Noch in diesem Jahr will die Prime Lithium AG mit dem Bau einer Hightech-Pilotanlage im Chemie-Park Stade starten. Mit der Pilotanlage sollen einzelne Verfahrensschritte weiter optimiert und für die ab 2030 geplante Großproduktion skaliert werden. Allein die Pilotanlage soll 50 Millionen Euro kosten.

Erste von drei Großanlagen kostet 700 Millionen Euro

Sollte bis 2030 eine Großanlage gebaut werden, würden nach Angaben der Betreiber 700 Millionen Euro nach Stade fließen. Zwei weitere Anlagen könnten folgen. Für den ersten Schritt wird mit etwa 350 Angestellten gerechnet, sagte Heitmann im April im Gespräch mit dem TAGEBLATT.

Heitmanns Ziel ist eine „eigenständige und resiliente Batteriewertschöpfungskette in Deutschland“, um die Abhängigkeiten von China abzubauen.

Lithium gilt als der Leistungsträger für moderne Hochleistungsbatterien für die Elektromobilität. Europa sei bei dieser Schlüsselkomponente für EV-Batterien derzeit noch zu 100 Prozent auf Importe aus Übersee angewiesen. Die gestiegene Nachfrage in den Bereichen Elektromobilität und Photovoltaik habe Lithium zum aktuell begehrtesten Rohstoff der Welt gemacht. Von 2015 bis 2022 stieg die globale Nachfrage von 40.000 auf 134.000 Tonnen.

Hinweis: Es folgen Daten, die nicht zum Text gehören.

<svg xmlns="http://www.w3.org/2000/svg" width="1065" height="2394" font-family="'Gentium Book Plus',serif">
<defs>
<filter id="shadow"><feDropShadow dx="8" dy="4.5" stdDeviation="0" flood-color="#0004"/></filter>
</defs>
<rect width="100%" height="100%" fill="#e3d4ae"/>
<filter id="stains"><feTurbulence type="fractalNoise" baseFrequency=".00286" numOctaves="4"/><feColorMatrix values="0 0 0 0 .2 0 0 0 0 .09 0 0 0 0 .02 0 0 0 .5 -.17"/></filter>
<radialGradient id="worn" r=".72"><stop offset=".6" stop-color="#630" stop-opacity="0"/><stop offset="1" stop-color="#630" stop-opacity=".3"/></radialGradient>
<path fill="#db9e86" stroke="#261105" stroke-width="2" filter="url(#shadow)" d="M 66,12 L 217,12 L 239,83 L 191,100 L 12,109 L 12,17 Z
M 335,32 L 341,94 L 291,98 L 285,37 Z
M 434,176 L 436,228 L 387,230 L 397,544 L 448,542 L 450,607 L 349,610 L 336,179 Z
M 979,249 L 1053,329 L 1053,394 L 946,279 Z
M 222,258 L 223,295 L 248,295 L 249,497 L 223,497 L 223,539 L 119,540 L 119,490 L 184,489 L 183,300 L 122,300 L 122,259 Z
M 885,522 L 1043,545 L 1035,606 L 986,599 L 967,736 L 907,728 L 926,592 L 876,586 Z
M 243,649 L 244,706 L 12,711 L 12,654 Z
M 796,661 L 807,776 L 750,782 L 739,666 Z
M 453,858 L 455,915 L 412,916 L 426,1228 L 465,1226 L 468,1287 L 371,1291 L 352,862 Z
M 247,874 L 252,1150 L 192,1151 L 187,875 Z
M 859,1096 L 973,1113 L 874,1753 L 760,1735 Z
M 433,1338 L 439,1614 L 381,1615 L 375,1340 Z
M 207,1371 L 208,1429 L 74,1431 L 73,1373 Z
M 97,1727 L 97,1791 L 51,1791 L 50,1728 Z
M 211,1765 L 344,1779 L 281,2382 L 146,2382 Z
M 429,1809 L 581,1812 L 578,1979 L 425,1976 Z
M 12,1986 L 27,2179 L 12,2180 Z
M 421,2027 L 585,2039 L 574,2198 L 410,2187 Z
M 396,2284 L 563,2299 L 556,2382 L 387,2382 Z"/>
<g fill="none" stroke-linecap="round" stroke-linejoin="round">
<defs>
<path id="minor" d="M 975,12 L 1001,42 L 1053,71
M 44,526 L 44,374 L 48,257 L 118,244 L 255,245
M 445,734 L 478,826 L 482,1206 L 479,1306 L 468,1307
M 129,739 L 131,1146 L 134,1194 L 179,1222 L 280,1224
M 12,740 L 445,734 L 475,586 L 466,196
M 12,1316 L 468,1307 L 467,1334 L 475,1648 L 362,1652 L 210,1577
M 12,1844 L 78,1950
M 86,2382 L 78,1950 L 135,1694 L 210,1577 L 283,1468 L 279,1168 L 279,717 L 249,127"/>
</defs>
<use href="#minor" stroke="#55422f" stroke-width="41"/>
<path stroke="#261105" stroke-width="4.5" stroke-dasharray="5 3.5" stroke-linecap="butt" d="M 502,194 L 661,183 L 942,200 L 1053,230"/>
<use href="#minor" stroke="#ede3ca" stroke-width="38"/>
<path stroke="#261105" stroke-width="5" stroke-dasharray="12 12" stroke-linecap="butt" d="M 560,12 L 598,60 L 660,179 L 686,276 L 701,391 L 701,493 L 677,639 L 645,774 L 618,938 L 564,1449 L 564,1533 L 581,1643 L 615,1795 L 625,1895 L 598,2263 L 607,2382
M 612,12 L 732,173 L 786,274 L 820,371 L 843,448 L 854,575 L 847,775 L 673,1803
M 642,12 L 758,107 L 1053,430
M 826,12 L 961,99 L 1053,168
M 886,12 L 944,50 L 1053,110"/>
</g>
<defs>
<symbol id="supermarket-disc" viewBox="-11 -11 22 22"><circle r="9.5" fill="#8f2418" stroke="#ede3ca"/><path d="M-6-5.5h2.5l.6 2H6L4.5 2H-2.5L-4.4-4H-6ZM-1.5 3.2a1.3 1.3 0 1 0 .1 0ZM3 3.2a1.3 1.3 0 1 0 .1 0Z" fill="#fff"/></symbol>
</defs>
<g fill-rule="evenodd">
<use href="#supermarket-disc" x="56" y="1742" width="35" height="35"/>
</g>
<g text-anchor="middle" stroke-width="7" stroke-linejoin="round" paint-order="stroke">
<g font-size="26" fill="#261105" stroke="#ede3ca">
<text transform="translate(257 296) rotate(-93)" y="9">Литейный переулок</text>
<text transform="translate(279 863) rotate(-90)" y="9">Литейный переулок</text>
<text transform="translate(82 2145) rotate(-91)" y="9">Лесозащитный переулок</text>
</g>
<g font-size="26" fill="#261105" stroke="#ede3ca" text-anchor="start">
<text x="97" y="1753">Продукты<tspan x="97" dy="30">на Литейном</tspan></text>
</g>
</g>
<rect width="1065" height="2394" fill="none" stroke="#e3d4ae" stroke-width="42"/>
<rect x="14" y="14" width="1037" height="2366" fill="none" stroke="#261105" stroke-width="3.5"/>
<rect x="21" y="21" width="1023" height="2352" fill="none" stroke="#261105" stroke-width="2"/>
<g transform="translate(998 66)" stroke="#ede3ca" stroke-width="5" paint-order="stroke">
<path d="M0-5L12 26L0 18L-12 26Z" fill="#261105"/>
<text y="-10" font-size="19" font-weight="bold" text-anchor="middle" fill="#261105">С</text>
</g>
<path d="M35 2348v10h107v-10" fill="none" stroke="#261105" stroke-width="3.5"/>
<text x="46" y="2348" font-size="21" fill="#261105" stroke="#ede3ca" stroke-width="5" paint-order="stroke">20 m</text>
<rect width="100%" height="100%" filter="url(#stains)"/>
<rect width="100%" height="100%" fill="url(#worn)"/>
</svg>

Bei einem Bedarf von 38 Kilogramm LHM pro Hochleistungsenergiespeicher könne die Prime Lithium AG mit ihrer ersten Produktionslinie jährlich LHM für mehr als 500.000 EV-Batterien bereitstellen. Im Endausbau sind 60.000 Tonnen LHM für die Produktion von 1,5 Millionen Elektrofahrzeugbatterien geplant.

Die Prime Lithium hat von den Dow-Flächen 22 Hektar vertraglich reserviert und will dort von der „etablierten, hochentwickelten und wettbewerbsfähigen Chemie-Infrastruktur profitieren“. Schlüsselrohstoffe könnten direkt und auf kurzem Wege von Dow bezogen werden. Umgekehrt könnten die Aktivitäten der Prime Lithium AG die Strukturen des Chemie-Parks stärken.

Stader Seehafen spielt eine zentrale Rolle

So können Lithium-Vorprodukte am Seehafen Stade angeliefert und das bei der Herstellung entstehende Koppelprodukt Analcim von dort für die europäische Keramikindustrie verschifft werden.

Prime Lithium ist derzeit nicht das einzige Unternehmen, das im Chemie-Park für Furore sorgt. Wie berichtet fand gerade der erste Spatenstich für den Bau des Terminals für verflüssigte Gase wie LNG statt. Investitionsvolumen: gut eine Milliarde Euro. Zudem könnte in der Nachbarschaft zur AOS ein Holzkraftwerk entstehen, für das ein mittlerer dreistelliger Millionenbetrag aufgewendet werden soll.